Other finalists for the 2015 OCEA were the Colton Crossing Flyover rail project, Colton, CA; the Echo Park Lake Rehabilitation Project, Los Angeles; the San Francisco–Oakland Bay Bridge New East Span; and the Ward County Water Supply Project, West Texas.

Located on the 500-foot-thick Brunt Ice Shelf floating in the Weddell Sea in Antarctica, the Halley VI Research Station is run by the British Antarctic Survey to study Earth’s atmosphere. Measurements taken at previous Halley stations led to the discovery of the ozone hole in 1985. In an extreme environment where temperatures plummet to -69°F with wind speeds of 100 mph, the previous five bases, first constructed in 1956, had become buried in snow and had to be abandoned.

A central red module contains communal areas for dining and relaxation, while blue modules provide accommodations, laboratories, offices, generators, an observation platform, and many other facilities. Remote scientific equipment, set up for long-term monitoring, is housed in a number of cabooses around the perimeter of the site, which also contains numerous aerials and arrays for studying atmospheric conditions and space weather.

Halley VI is packed with inventions, innovations, and technologies transferred from other industries, including a prefabricated integrated building envelope composed of 9-inch-thick closed-cell polyisocyanurate foam insulation to help to keep the extreme cold out; translucent glazing using nanogel technologies developed in the aerospace industry; and an aerodynamic design to improve snow management. The building is highly energy efficient and has a low environmental impact. All waste is treated for disposal or recycling on site, so that no physical waste whatsoever is left on the pristine Antarctic snowscape.
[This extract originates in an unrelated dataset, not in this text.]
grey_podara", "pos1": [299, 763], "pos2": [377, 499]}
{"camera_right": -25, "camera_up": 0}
Wrote the OCEA jurors: “Probably the most innovative project of all the [OCEA] entries, the Halley VI Antarctic Research Station provides a living environment that must function in the most extreme of weather conditions. The ability to move the station with just two people in a week’s time makes it truly an amazing project when considering its size. In terms of sheer wow factor, this project is a winner. This project is really unique, includes some interesting innovations – such as the hydraulic legs on skis that can lift the building out of drifts of snow – and was built under very difficult conditions. [It] includes a number of novel energy efficiency features.
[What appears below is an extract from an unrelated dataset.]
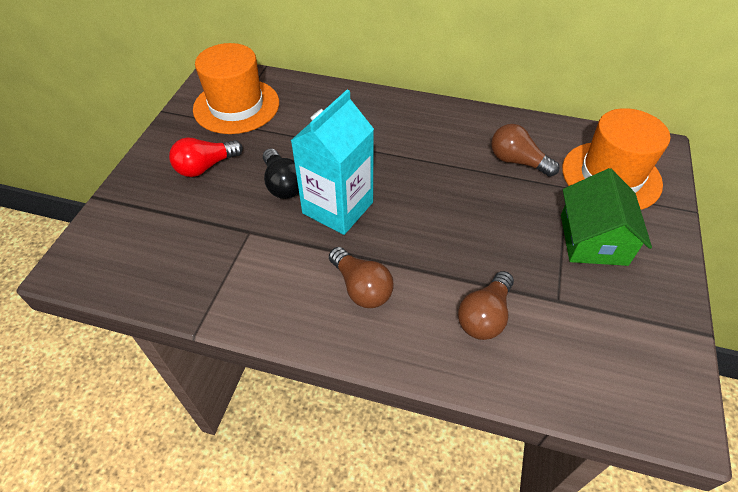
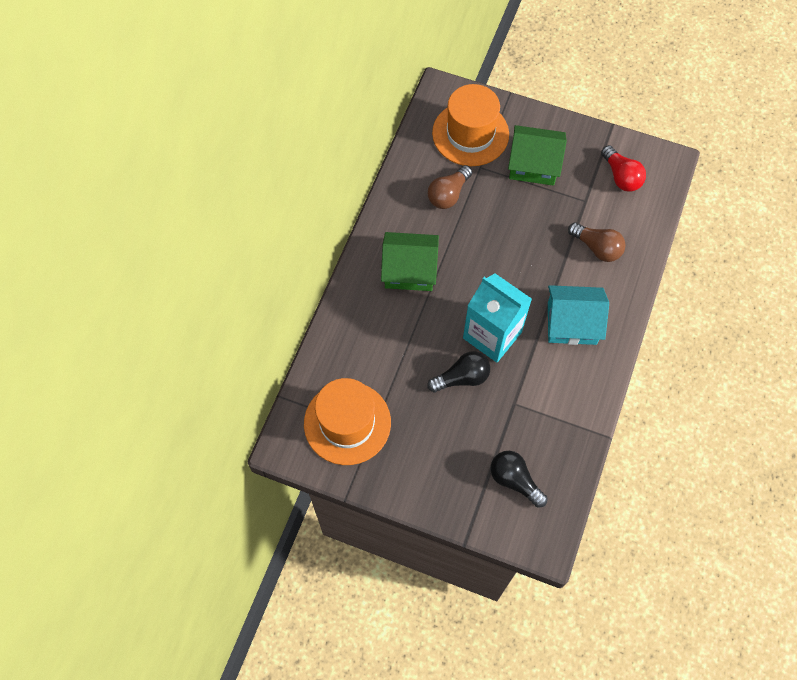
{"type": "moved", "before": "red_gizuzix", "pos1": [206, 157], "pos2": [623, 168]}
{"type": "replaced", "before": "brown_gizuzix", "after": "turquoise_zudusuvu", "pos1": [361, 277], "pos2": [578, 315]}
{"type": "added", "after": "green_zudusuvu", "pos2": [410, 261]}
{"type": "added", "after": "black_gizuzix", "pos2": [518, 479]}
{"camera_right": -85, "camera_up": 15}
“This impressive structural achievement, which has been deemed a ‘once in a lifetime project,’ sets out to establish a place for important science research in one of the world’s most punishing terrains. Merging sophisticated logistical planning with high-end engineering, the project’s vast campus spatially accommodates renowned scientists and thinkers [so they can better] analyze relevant and urgent changes in nature. Worth noting, the structure includes self-contained sewage treatment, water systems and combined heat and power generation. The complex also includes a workshop, a vehicle garage, storage units, and an accommodation module. The research conducted here could result in lasting advancements.”

Established by ASCE in 1960, the OCEA award annually recognizes a project that makes a significant contribution to both the civil engineering profession and society as a whole.